With a likelihood noise that small, it won’t much matter whether you predict through the likelihood or not.
Hi @eytan , sorry for the late reply.
I have already spent some time writing my custom wrapper around gpytorch for Gaussian process emulation and I have managed to get nice high cross-validated R2 scores on my dataset (which is built using model evaluations as I was mentioning). The trained emulators are also able to predict inside the input parameter space with low uncertainty. I haven’t tested the emulators outside the training input parameters’ ranges because for my research purposes I am only interested in interpolation tasks for the moment.

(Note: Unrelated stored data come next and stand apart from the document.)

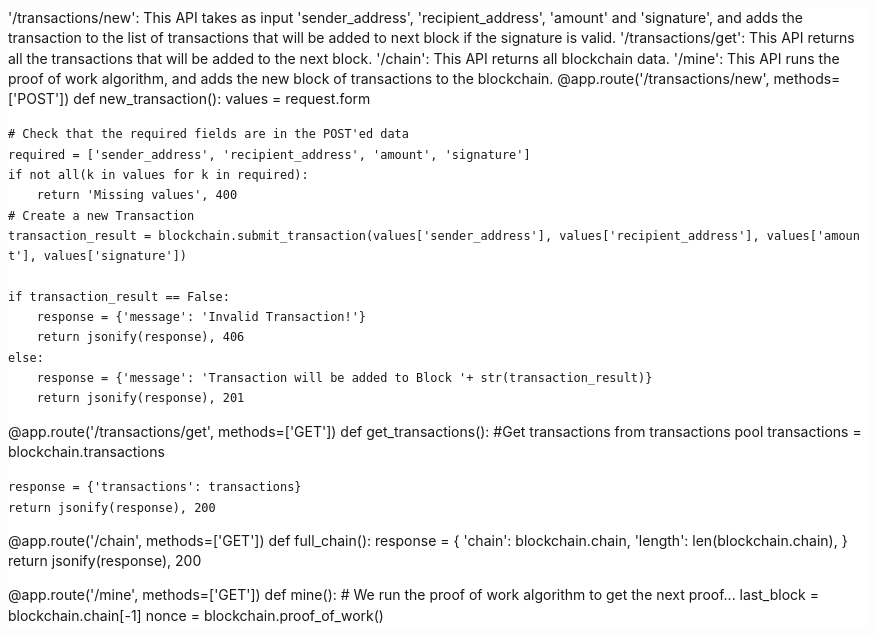 '/transactions/new': This API takes as input 'sender_address', 'recipient_address', 'amount' and 'signature', and adds the transaction to the list of transactions that will be added to next block if the signature is valid.
'/transactions/get': This API returns all the transactions that will be added to the next block.
'/chain': This API returns all blockchain data.
'/mine': This API runs the proof of work algorithm, and adds the new block of transactions to the blockchain.
@app.route('/transactions/new', methods=['POST'])
def new_transaction():
    values = request.form

    # Check that the required fields are in the POST'ed data
    required = ['sender_address', 'recipient_address', 'amount', 'signature']
    if not all(k in values for k in required):
        return 'Missing values', 400
    # Create a new Transaction
    transaction_result = blockchain.submit_transaction(values['sender_address'], values['recipient_address'], values['amount'], values['signature'])

    if transaction_result == False:
        response = {'message': 'Invalid Transaction!'}
        return jsonify(response), 406
    else:
        response = {'message': 'Transaction will be added to Block '+ str(transaction_result)}
        return jsonify(response), 201

@app.route('/transactions/get', methods=['GET'])
def get_transactions():
    #Get transactions from transactions pool
    transactions = blockchain.transactions

    response = {'transactions': transactions}
    return jsonify(response), 200

@app.route('/chain', methods=['GET'])
def full_chain():
    response = {
        'chain': blockchain.chain,
        'length': len(blockchain.chain),
    }
    return jsonify(response), 200

@app.route('/mine', methods=['GET'])
def mine():
    # We run the proof of work algorithm to get the next proof...
    last_block = blockchain.chain[-1]
    nonce = blockchain.proof_of_work()
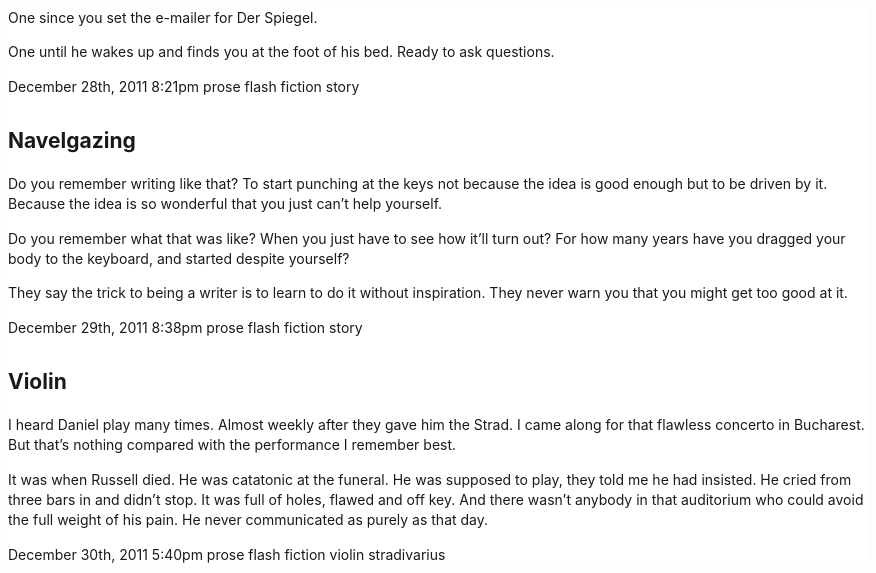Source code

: <p>One since you set the e-mailer for Der Spiegel.</p>

<p>One until he wakes up and finds you at the foot of his bed. Ready to ask questions.</p>
                
                
                
                
                
                
<div class="footer">
<span class="timestamp"> December 28th, 2011 8:21pm </span>
<span class="tag">prose</span>
<span class="tag">flash fiction</span>
<span class="tag">story</span>
</div>
            
                
                
<h2>Navelgazing</h2>
<p>Do you remember writing like that? To start punching at the keys not because the idea is good enough but to be driven by it. Because the idea is so wonderful that you just can&rsquo;t help yourself.</p>

<p>Do you remember what that was like? When you just have to see how it&rsquo;ll turn out? For how many years have you dragged your body to the keyboard, and started despite yourself?</p>

<p>They say the trick to being a writer is to learn to do it without inspiration. They never warn you that you might get too good at it.
</p>
                
                
                
                
                
                
<div class="footer">
<span class="timestamp"> December 29th, 2011 8:38pm </span>
<span class="tag">prose</span>
<span class="tag">flash fiction</span>
<span class="tag">story</span>
</div>
            
                
                
<h2>Violin</h2>
<p>I heard Daniel play many times. Almost weekly after they gave him the Strad. I came along for that flawless concerto in Bucharest. But that&rsquo;s nothing compared with the performance I remember best.</p>

<p>It was when Russell died. He was catatonic at the funeral. He was supposed to play, they told me he had insisted. He cried from three bars in and didn&rsquo;t stop. It was full of holes, flawed and off key. And there wasn&rsquo;t anybody in that auditorium who could avoid the full weight of his pain. He never communicated as purely as that day.
</p>
                
                
                
                
                
                
<div class="footer">
<span class="timestamp"> December 30th, 2011 5:40pm </span>
<span class="tag">prose</span>
<span class="tag">flash fiction</span>
<span class="tag">violin</span>
<span class="tag">stradivarius</span>
</div>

I honestly didn’t know about using acquisition functions to build the training dataset in the first place, I have simply used Latin hypercube designs for that, but I guess maybe I could have simulated less with a more sophisticated strategy as the acquisition function looks like.
BoTorch looks nice and ready to use, also my wrapper now does something like
after a lot of coding though. I guess it will be worth for me looking at how the two implementations compare each other.
I appreciate your and @jacobrgardner 's advices, thanks!